| Collected data |
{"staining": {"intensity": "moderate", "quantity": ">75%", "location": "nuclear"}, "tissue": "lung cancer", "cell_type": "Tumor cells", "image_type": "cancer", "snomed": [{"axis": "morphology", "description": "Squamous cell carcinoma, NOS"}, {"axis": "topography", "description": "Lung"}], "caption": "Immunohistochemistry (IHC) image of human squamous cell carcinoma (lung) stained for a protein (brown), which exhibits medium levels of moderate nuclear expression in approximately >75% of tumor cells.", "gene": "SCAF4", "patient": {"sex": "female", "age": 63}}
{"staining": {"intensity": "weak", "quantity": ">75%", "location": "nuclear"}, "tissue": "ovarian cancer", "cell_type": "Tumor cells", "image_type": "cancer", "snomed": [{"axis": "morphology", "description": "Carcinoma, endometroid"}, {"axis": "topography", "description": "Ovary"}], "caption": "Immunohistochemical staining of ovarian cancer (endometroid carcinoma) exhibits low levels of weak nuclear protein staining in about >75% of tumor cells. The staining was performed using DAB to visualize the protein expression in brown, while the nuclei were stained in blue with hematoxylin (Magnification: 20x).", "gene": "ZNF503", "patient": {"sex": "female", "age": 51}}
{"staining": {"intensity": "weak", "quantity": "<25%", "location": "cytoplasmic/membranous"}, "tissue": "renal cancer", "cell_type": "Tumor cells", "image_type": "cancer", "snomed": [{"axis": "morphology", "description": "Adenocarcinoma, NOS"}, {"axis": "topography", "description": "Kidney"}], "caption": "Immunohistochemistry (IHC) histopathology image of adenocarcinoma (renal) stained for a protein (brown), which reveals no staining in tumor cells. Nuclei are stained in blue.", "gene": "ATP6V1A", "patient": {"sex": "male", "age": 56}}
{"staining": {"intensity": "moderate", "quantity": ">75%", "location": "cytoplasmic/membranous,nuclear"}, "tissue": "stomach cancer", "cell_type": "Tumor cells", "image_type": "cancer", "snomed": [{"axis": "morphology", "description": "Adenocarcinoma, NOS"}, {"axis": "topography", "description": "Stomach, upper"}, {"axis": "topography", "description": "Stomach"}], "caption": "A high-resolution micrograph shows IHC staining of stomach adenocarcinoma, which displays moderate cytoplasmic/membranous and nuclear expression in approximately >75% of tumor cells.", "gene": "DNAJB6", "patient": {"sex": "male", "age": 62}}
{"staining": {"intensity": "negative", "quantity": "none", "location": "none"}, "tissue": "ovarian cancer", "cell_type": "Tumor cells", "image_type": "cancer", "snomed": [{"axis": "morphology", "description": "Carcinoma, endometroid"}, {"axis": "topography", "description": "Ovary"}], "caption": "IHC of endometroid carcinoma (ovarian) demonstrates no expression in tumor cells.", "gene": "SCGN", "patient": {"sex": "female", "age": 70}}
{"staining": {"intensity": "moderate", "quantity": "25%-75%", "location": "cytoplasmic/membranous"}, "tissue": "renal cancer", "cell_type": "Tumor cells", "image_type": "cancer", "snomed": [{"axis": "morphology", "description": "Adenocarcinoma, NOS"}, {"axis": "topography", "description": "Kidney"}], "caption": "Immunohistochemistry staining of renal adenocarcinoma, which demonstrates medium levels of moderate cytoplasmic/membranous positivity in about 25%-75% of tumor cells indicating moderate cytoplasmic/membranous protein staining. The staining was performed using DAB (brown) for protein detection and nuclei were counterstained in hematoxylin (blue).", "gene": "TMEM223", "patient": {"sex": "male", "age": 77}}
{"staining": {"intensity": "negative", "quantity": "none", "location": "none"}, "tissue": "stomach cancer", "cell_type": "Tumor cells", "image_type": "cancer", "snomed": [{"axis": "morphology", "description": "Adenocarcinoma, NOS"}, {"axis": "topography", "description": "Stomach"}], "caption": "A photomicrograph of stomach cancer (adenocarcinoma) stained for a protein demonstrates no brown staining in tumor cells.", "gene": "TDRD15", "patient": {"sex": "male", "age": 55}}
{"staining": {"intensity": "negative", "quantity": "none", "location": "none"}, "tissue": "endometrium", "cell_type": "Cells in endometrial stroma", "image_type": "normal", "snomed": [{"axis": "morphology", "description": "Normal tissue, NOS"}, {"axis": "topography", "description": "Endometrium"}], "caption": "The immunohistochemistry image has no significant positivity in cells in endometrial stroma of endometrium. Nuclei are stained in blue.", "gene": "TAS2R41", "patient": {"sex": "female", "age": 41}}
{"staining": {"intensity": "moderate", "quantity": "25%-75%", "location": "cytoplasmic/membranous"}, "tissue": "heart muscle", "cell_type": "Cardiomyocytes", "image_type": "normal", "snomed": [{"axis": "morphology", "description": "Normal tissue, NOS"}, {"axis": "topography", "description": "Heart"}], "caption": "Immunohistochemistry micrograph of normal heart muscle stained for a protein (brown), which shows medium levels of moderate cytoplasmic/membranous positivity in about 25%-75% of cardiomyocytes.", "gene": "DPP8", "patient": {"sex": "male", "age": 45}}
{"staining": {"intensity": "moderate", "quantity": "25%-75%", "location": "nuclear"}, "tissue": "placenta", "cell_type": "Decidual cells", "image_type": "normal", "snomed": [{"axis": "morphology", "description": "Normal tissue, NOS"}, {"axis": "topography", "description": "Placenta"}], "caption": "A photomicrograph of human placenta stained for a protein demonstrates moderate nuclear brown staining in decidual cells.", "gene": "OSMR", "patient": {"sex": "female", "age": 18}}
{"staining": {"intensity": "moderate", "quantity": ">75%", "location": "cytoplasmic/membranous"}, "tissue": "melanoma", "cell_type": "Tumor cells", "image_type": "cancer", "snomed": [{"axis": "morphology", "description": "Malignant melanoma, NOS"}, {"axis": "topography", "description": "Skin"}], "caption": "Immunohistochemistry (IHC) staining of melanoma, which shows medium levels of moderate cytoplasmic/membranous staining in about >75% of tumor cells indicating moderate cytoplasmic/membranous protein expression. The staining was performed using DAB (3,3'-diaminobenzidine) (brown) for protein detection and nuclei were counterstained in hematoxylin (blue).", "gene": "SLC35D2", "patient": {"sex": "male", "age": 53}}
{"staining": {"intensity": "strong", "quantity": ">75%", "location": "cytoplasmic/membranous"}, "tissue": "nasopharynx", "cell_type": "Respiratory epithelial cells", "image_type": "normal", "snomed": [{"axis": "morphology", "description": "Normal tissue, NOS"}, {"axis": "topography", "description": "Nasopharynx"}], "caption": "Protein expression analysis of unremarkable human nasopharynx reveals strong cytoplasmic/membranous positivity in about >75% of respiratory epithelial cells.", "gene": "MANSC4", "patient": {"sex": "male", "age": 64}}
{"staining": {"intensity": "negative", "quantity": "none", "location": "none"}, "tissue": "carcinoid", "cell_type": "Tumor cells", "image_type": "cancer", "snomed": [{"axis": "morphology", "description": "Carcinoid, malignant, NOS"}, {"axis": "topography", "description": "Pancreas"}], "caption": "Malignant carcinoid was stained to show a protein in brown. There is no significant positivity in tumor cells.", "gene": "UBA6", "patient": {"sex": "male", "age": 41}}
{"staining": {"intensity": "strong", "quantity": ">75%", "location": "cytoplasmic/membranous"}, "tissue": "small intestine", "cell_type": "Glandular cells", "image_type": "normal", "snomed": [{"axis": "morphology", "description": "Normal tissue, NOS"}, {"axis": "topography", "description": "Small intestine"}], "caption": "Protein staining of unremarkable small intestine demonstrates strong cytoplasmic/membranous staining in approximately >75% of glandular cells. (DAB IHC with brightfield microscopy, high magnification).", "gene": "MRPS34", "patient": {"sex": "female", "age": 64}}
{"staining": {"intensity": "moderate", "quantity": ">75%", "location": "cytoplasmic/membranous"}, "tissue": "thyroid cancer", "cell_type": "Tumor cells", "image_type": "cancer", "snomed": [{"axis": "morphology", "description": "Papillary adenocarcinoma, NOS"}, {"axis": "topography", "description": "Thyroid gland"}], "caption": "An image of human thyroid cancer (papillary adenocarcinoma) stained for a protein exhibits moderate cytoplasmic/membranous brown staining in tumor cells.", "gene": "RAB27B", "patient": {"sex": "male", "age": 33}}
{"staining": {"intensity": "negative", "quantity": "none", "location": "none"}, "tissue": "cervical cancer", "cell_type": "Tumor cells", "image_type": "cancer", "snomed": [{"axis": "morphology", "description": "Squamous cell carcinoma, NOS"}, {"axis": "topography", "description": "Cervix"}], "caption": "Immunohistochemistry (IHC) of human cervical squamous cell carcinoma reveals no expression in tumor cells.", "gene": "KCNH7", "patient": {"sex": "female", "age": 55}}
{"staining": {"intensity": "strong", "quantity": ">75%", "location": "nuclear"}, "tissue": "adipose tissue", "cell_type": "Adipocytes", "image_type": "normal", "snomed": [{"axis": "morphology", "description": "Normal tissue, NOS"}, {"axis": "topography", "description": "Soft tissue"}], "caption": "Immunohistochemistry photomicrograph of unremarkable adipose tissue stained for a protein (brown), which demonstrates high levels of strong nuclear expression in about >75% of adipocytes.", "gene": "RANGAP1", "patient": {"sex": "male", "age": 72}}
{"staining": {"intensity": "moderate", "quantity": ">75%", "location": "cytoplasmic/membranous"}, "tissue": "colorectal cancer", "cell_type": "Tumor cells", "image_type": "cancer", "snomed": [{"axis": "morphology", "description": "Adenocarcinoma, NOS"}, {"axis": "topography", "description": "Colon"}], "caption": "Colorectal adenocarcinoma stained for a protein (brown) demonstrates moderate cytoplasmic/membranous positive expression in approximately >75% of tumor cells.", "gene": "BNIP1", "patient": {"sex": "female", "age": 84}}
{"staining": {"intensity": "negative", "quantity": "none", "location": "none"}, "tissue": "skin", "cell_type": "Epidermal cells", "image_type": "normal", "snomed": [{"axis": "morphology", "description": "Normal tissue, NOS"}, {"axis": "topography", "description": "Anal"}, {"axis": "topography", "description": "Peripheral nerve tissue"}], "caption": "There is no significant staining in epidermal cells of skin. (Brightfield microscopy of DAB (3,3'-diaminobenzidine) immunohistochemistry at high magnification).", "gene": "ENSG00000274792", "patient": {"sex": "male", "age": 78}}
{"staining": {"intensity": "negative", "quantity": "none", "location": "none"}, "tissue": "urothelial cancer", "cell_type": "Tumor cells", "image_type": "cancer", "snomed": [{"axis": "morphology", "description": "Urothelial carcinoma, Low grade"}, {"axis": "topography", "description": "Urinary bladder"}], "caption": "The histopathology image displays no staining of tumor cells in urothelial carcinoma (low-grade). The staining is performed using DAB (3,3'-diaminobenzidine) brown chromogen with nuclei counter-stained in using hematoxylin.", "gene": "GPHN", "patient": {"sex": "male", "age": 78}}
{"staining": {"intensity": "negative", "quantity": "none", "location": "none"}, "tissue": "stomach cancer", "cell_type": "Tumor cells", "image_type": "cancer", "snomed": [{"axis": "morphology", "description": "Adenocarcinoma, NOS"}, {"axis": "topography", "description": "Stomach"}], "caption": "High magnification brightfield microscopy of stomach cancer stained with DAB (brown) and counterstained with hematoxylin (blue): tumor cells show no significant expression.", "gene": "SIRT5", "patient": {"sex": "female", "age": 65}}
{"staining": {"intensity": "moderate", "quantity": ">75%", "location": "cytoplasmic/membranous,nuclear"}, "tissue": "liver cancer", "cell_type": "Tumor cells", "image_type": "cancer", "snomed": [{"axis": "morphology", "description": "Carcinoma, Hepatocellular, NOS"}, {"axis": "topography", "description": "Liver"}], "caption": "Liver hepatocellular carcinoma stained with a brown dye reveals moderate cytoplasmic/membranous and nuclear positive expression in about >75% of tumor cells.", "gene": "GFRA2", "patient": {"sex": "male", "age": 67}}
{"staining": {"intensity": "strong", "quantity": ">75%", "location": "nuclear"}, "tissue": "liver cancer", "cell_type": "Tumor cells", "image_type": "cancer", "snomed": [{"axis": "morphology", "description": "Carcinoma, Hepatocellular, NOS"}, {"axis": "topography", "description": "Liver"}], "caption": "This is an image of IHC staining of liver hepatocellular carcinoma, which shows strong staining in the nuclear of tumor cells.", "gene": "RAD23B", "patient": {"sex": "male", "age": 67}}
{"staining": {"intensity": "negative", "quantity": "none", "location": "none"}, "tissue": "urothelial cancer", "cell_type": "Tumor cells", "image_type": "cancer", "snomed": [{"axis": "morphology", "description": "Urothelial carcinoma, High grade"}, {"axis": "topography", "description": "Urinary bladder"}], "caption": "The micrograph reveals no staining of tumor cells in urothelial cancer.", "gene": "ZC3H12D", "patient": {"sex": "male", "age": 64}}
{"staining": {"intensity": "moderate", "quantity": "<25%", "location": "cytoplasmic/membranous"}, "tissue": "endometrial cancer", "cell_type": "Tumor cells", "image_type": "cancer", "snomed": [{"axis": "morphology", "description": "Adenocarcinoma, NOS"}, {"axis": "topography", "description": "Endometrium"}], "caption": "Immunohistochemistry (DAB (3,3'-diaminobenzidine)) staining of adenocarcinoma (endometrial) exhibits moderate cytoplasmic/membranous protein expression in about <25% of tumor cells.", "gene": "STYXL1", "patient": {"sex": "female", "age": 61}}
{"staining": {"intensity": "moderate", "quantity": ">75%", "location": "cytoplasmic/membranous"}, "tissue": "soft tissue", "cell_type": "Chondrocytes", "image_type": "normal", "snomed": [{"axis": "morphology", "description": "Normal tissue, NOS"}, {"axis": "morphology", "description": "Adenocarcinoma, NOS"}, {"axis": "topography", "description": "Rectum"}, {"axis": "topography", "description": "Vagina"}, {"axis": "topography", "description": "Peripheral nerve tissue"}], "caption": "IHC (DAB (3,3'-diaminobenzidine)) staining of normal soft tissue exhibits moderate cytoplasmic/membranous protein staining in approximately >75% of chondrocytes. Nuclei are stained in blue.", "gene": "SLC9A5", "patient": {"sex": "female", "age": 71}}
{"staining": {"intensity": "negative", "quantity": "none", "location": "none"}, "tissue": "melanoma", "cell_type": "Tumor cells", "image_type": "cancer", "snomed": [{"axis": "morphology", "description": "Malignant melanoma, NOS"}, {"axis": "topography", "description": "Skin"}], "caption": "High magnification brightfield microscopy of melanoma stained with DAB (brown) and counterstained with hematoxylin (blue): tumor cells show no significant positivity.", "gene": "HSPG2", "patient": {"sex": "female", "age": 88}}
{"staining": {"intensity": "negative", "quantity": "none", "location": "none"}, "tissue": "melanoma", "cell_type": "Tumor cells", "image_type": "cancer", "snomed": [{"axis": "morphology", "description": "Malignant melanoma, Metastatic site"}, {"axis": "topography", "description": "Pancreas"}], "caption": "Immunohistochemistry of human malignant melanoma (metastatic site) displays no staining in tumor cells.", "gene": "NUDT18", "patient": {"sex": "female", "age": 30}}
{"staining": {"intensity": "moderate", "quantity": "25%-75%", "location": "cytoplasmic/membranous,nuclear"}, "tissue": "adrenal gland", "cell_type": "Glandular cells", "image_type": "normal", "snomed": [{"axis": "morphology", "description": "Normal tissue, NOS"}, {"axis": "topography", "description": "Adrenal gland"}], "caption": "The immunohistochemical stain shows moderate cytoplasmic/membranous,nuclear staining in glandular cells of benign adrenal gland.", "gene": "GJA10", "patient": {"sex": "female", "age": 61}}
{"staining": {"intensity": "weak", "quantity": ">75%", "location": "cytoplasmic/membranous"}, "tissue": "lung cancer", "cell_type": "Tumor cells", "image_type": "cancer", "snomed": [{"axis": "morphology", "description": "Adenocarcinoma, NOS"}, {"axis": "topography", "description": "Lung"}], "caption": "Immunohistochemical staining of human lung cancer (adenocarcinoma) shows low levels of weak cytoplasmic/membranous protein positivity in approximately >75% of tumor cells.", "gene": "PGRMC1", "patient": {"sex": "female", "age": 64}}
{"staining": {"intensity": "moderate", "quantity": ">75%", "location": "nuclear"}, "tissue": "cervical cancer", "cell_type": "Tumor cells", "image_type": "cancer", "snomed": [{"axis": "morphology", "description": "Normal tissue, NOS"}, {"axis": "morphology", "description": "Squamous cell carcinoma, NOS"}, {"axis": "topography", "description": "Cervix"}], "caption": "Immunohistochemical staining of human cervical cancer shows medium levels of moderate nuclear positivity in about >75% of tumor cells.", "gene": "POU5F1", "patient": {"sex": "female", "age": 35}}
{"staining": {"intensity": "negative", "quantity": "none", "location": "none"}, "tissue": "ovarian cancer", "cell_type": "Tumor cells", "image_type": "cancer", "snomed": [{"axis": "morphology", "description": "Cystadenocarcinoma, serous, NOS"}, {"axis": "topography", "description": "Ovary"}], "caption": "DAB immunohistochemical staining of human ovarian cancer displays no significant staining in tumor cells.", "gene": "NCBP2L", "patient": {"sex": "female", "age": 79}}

| Work item |
When you reach the line containing "photomicrograph of unremarkable" in the data above, start copying exactly, and stop after the line containing "staining in epidermal".

| Result below |
{"staining": {"intensity": "strong", "quantity": ">75%", "location": "nuclear"}, "tissue": "adipose tissue", "cell_type": "Adipocytes", "image_type": "normal", "snomed": [{"axis": "morphology", "description": "Normal tissue, NOS"}, {"axis": "topography", "description": "Soft tissue"}], "caption": "Immunohistochemistry photomicrograph of unremarkable adipose tissue stained for a protein (brown), which demonstrates high levels of strong nuclear expression in about >75% of adipocytes.", "gene": "RANGAP1", "patient": {"sex": "male", "age": 72}}
{"staining": {"intensity": "moderate", "quantity": ">75%", "location": "cytoplasmic/membranous"}, "tissue": "colorectal cancer", "cell_type": "Tumor cells", "image_type": "cancer", "snomed": [{"axis": "morphology", "description": "Adenocarcinoma, NOS"}, {"axis": "topography", "description": "Colon"}], "caption": "Colorectal adenocarcinoma stained for a protein (brown) demonstrates moderate cytoplasmic/membranous positive expression in approximately >75% of tumor cells.", "gene": "BNIP1", "patient": {"sex": "female", "age": 84}}
{"staining": {"intensity": "negative", "quantity": "none", "location": "none"}, "tissue": "skin", "cell_type": "Epidermal cells", "image_type": "normal", "snomed": [{"axis": "morphology", "description": "Normal tissue, NOS"}, {"axis": "topography", "description": "Anal"}, {"axis": "topography", "description": "Peripheral nerve tissue"}], "caption": "There is no significant staining in epidermal cells of skin. (Brightfield microscopy of DAB (3,3'-diaminobenzidine) immunohistochemistry at high magnification).", "gene": "ENSG00000274792", "patient": {"sex": "male", "age": 78}}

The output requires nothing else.